The successful listing of Fox Factory on the Nasdaq stock exchange at the end of last week is encouraging the management of its 7-year-old parent company, Compass Diversified Holdings Inc. (CODI), to look for other acquisition opportunities. Compass bought a large majority stake in Camelbak Products two years ago for $257.5 million, or nearly two times its annual turnover. CODI owns four other firms including ErgoBaby and Liberty Safe.

Fox Factory is the first company from which CODI is partially cashing out, retaining a controlling stake. Commenting on possible acquisitions, Alan Offenberg, chief executive of CODI, reportedly said that valuation criteria for high-quality companies are being pushed up by the abundance of cash-rich potential buyers and of low-interest debt.

Priced at $18.25 a share, the initial public offering started off at a 20 percent premium from the price negotiated with institutional investors, valuing Fox Factory at more than $600 million, or over two times annual sales and ten times projected adjusted earnings before amortization (Ebitda). Shareholders sold first 8.57 million shares, of which 5.71 million came from CODI and most of the others from the company's founder, Robert C. Fox. Yesterday, they sold an additional 1,285,714 shares at the initial IPO price of $15 each, raising an additional €19 million by exercising an overallotment option.

CODI bought majority control of Fox Factory in 2008 for $80 million. It plans to reinvest the total proceeds of around $142 million on debt repayment and on the other companies in its portfolio.

Fox Factory, which specializes in the manufacture of suspensions and other components for bicycles and motor vehicles, raised its sales by 15.8 percent to $70.3 million in the second quarter ended June 30, as compared to the same period a year ago.

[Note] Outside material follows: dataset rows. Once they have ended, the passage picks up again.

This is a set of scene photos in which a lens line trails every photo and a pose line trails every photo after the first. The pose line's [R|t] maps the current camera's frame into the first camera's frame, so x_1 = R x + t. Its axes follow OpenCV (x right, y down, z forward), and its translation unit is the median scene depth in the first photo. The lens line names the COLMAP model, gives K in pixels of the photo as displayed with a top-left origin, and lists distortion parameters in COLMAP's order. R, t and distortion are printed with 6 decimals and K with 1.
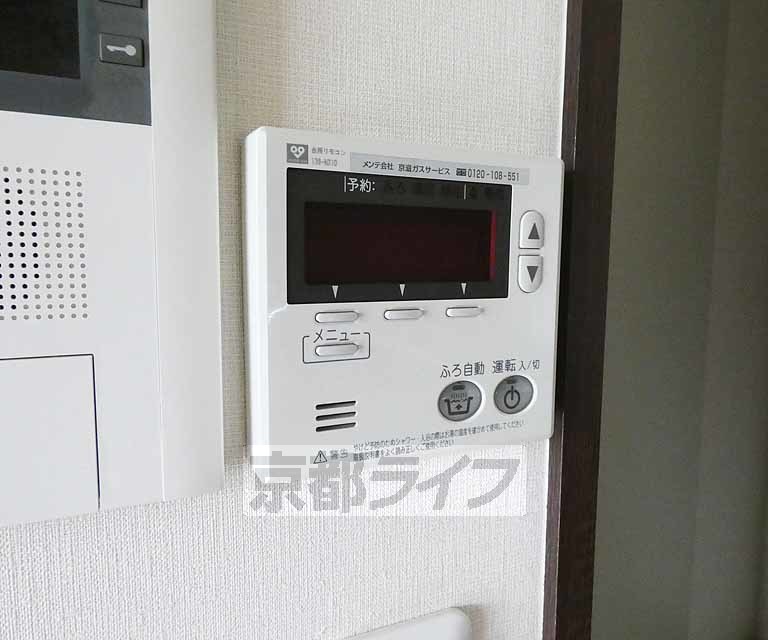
lens RADIAL K [[576.5, 0, 382.8], [0, 576.5, 318.0], [0, 0, 1]] dist [0.021380, -0.016790]
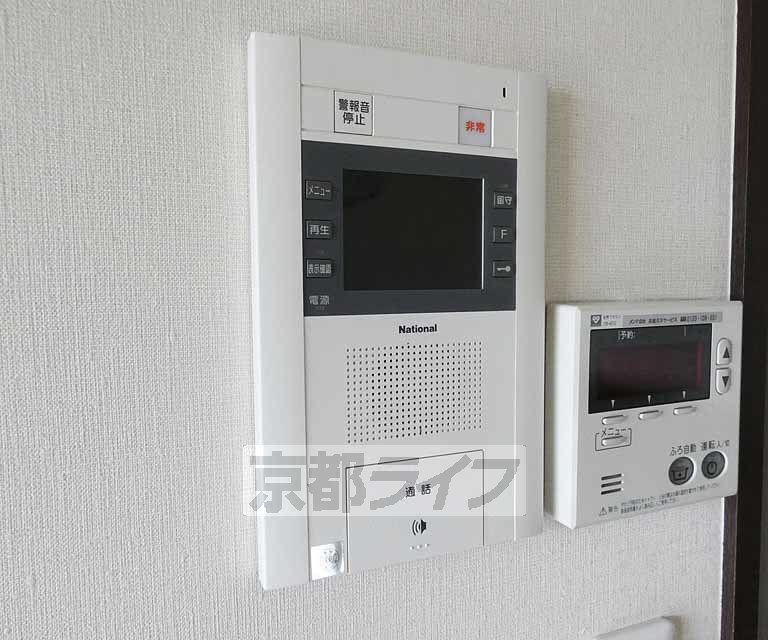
lens RADIAL K [[576.5, 0, 384.6], [0, 576.5, 320.5], [0, 0, 1]] dist [0.021380, -0.016790]
pose [[0.998698, -0.015740, -0.048520, -0.549379], [0.013741, 0.999054, -0.041257, -0.190159], [0.049124, 0.040537, 0.997970, -0.527424]]
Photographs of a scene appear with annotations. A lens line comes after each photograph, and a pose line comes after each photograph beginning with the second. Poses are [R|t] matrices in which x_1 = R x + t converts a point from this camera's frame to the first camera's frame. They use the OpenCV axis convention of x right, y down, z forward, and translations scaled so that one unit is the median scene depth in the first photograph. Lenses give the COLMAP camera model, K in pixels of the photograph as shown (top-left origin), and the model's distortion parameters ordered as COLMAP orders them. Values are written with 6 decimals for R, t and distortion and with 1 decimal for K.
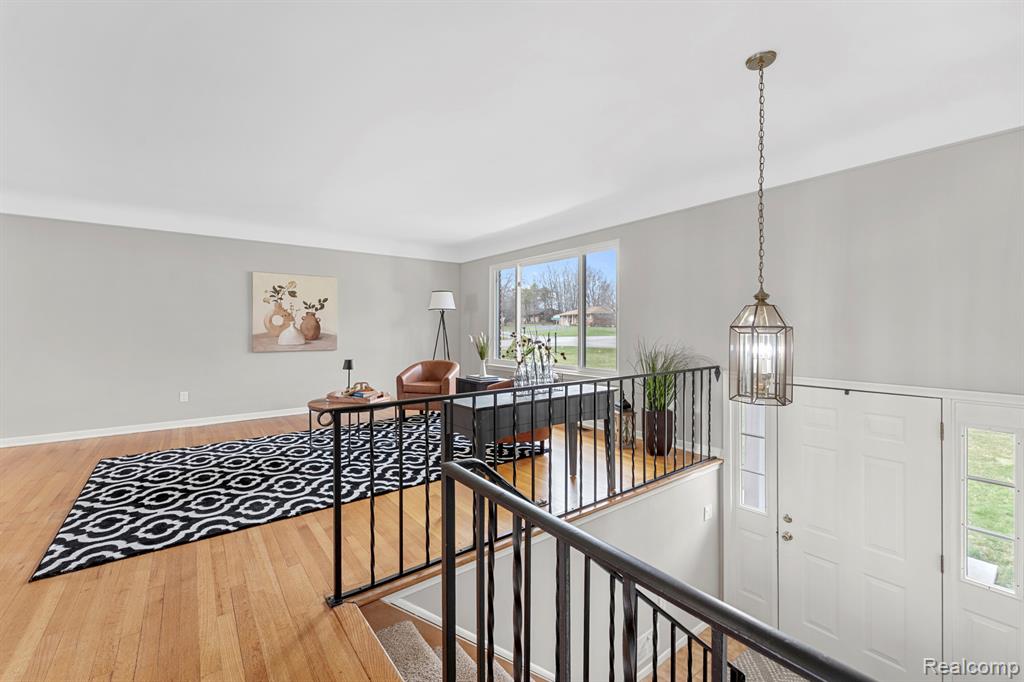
lens RADIAL K [[417.8, 0, 510.0], [0, 417.8, 331.4], [0, 0, 1]] dist [-0.002015, -0.000111]
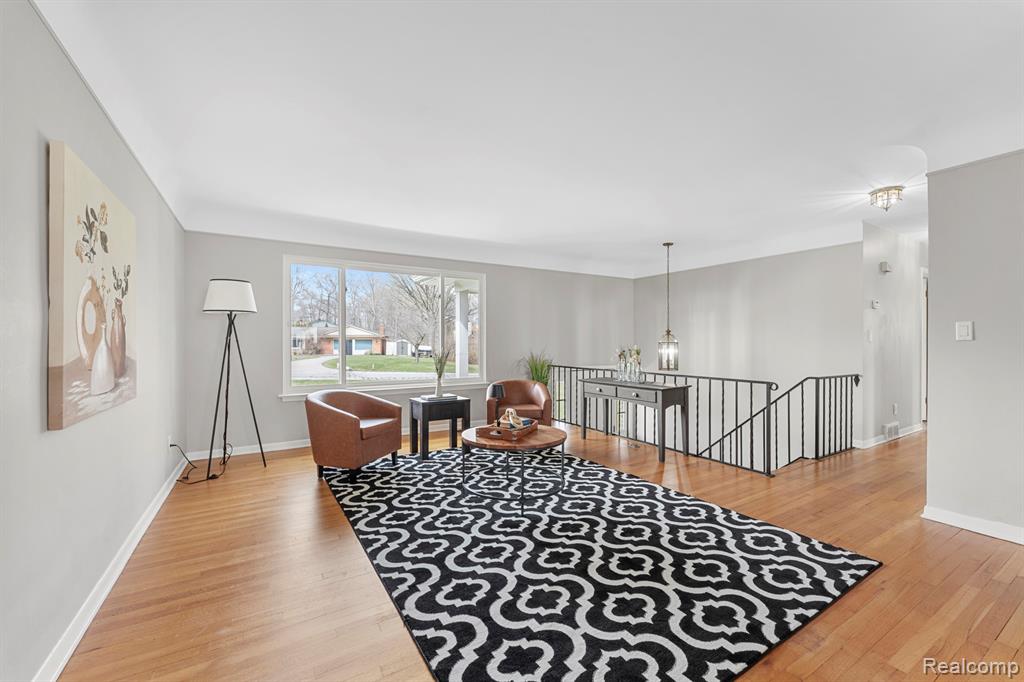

Its operating income grew by 54 percent to $10.1 million.

In contrast, Camelbak, which remains CODI's biggest property, suffered a 56.2 percent decrease in operating income to $3.9 million on 22.1 percent lower revenues of $34.5 million. Adjusted Ebitda fell by 29 percent.

According to the group, Camelbak was mainly affected by the termination, in the first quarter, of a major contract with the U.S. Marines, which caused military sales to drop to 27 percent of sales from 38 percent in the quarter a year ago. Rainy spring weather in the U.S. also led some customers to postpone their purchases of recreational hydration products and accessories. At $6.7 million, Camelbak's sales outside the U.S. rose to represent 19 percent of total revenues, up from 15 percent in the same period a year ago.

In terms of product lines, hydration systems and bottles rose to 86 percent of the total turnover from 84 percent. Sales of bottles advanced by $1.5 million in the quarter, while sales dropped by $9.1 million for hydration systems, by $1.3 million for accessories and by $1.4 million for gloves. The less favorable product mix in hydration pushed Camelbak's gross margin down by 3.9 percentage points to 43.4 percent.